The CppCon 2015 conference program has been posted for the upcoming September conference. We’ve received requests that the program continue to be posted in “bite-sized” posts, a few sessions at a time, to make the 100+ sessions easier to absorb, so here is another set of talks. This series of posts will conclude once the entire conference program has been posted in this way.

 

One of C++ selling point is the performance it allows, while still offering a good hardware abstraction. It enables not only fast programs, it enables efficient ones.

The following interrelated CppCon 2015 talks tackle these issues and more.

In this post:

  • Faster Complex Numbers
  • C++ Coroutines - a negative overhead abstractions
  • High-performance, async-only and monadic future<T>
  • constexpr: Introduction and Applications
  • The Birth of SG14: better C++ support for Games Developers with Low latency needs

 

Faster Complex Numbers by André Bergner, Lead Developer Traktor, Native Instruments

Complex numbers are an important tool from mathematics enabling many problems to be written in a more generic form. The C++ standard library comes with an implementation to work with complex numbers in a natural way.

Motivated by useful real world examples from theoretical physics and audio dsp I will discuss benchmarks of std::complex and demonstrate how alternative implementations, naïve or advanced ones based on expression templates, outperform std::complex and can compete with hand-crafted C code (depending on compiler and std lib). A quick introduction to expression templates will be provided.


C++ Coroutines - a negative overhead abstractions by Gor Nishanov, Principal Software Design Engineer, Microsoft

C++ coroutines are one of the few major features that may land in C++17. We will look at the current standardization status, available experimental implementations and develop a small coroutine adapter over raw C networking APIs that will beat hand-crafted state machine in performance.


High-performance, async-only and monadic future<T> by Travis Gockel, Senior C++ Pirate, SolidFire

std::future provides us a mechanism for asynchronous communication between a provider and receiver.
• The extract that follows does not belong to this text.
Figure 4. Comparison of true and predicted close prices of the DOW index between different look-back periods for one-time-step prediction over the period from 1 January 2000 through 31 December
However, the C++14 standard does not allow for actual asynchronous programming, as the only ways to interact with an std::future are blocking calls. The proposed then helps, but the interface is awkward and can be extremely slow when handling exceptions. Here, I will talk about completion a high-performance, async-only and monadic alternative to std::future and how it is used at SolidFire.
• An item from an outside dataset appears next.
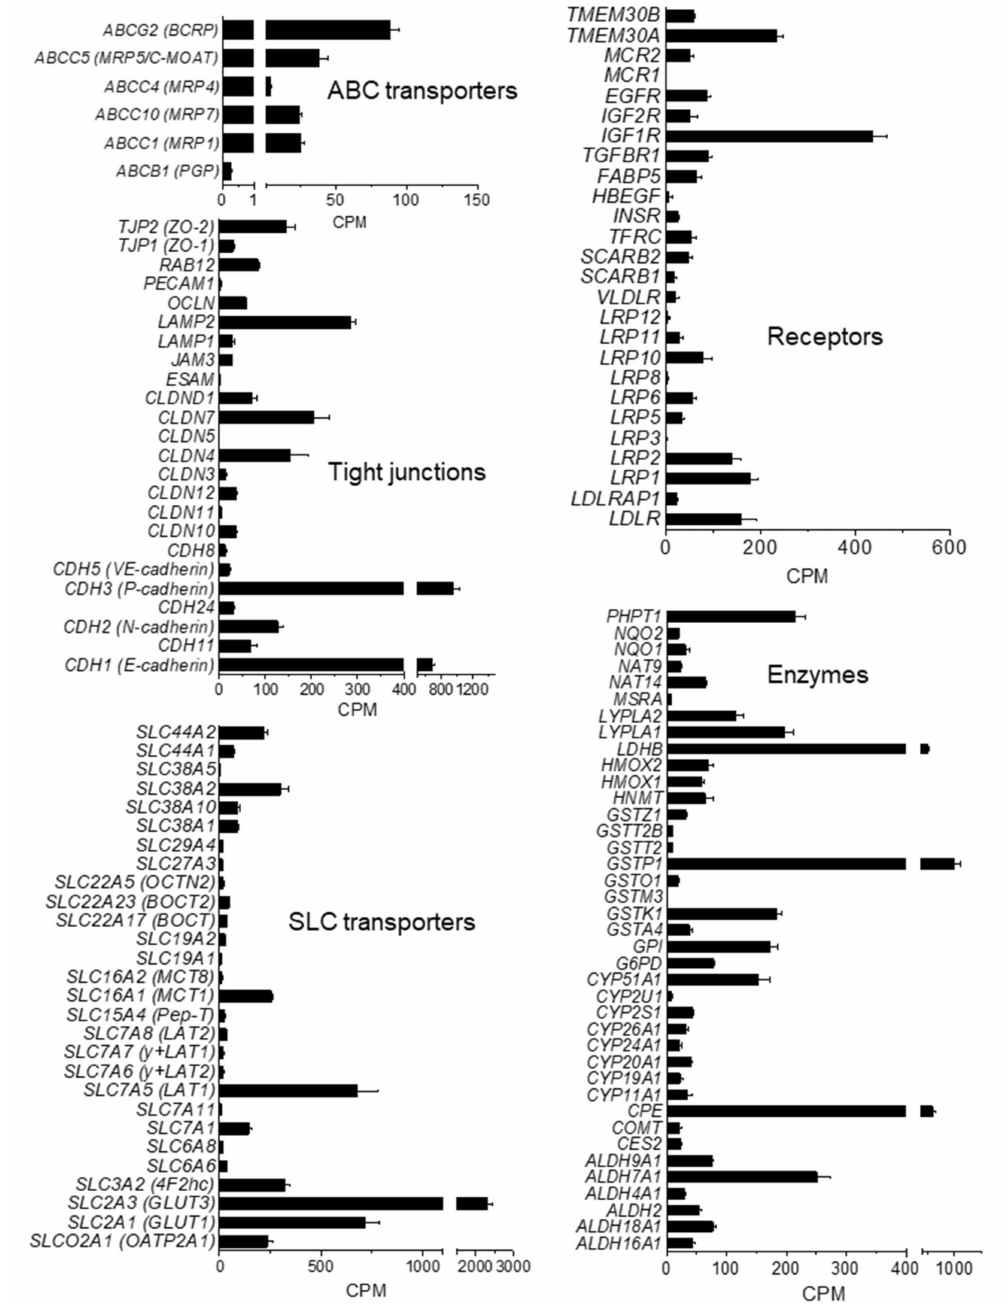
Figure 4. Transcription level of selected genes in iPSC-derived BMEC. mRNA levels at d1 co-culture, as counts per million (CPM), are expressed as mean ± SEM from two di ff erent rounds of di ff erentiation of Cl1 and RNA analysis, each with duplicate technical determinations of biological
constexpr: Introduction and Applications by Scott Schurr, C++ Developer, Ripple Labs

I'm excited about constexpr. It's probably my favorite C++11 feature and it's gotten even better with C++14. This talk will introduce constexpr to the uninitiated. We'll start with C++11 and continue into the improvements introduced with C++14. We'll look into useful ways to think about constexpr code. We'll also cover some tips and tricks with writing constexpr code.

But when I talk to other developers about constexpr they seem puzzled. What sorts of useful computations can the compiler possibly do before runtime?
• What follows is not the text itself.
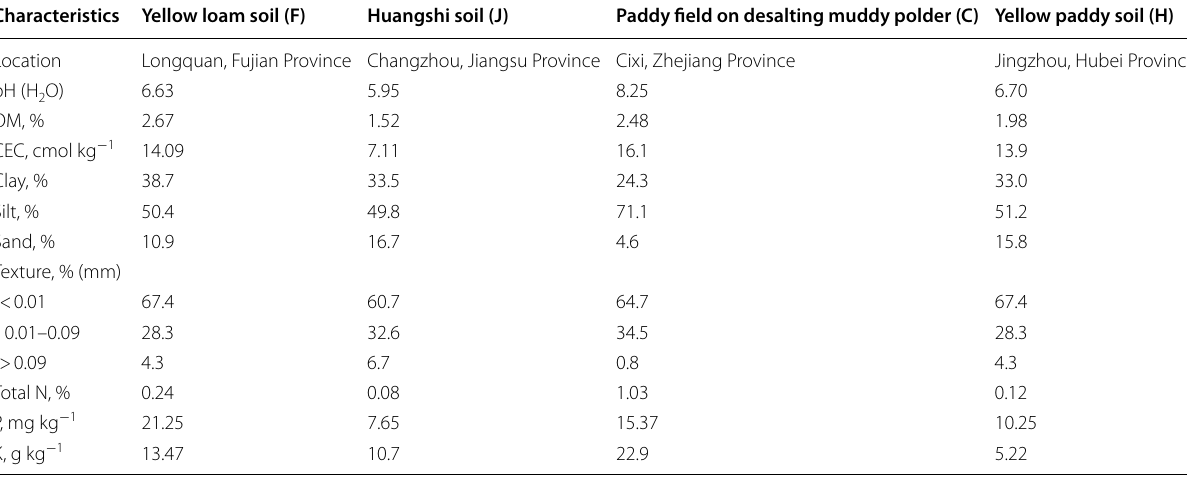
OM organic matter, CEC cation exchange capacity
I'd like to take this session to explore some of the capabilities that constexpr brings to the table. We'll look at compile-time parsing, floating-point computations, and containers. We'll also talk about motivations for computing these at compile time.


The Birth of SG14: better C++ support for Games Developers with Low latency needs by Nicolas Guillemot (Graphics Software Engineer, Intel), Sean Middleditch (Lead Server Engineer, Wargaming Seattle, Inc.) and Michael Wong

C++ is paramount for games development, and low-latency real-time applications everywhere. But has it recall improved since C++98/03? What features in C++ 11/14 has helped, and what else do we still need from C++ 17/22? In last year's CPPCon, there was clearly demand for even better support for this community as evidenced by the large number of games submission and an impromptu BoF.

But this industry has a demanding schedule and cannot freely attend ISO C++ standard meetings. So when the prophet cannot go to the mountain, the mountain has decided to come to the prophet!

This year, we like to announce the formation of an official SG14 that will go where the community is, at CppCon 2015 will be an official SG14 meeting followed by an SG14 meeting at GDC 2015 hosted by Sony.

This talk will describe the initial findings of the unofficial real time google group https://groups.google.com/forum/#!forum/unofficial-real-time-cxx as described in: http://www.open-std.org/jtc1/sc22/wg21/docs/papers/2015/n4526.pdf where we considered improvements such as flat map, intrusive container, and other suggestions for better support for games development and low latency in ISO C++.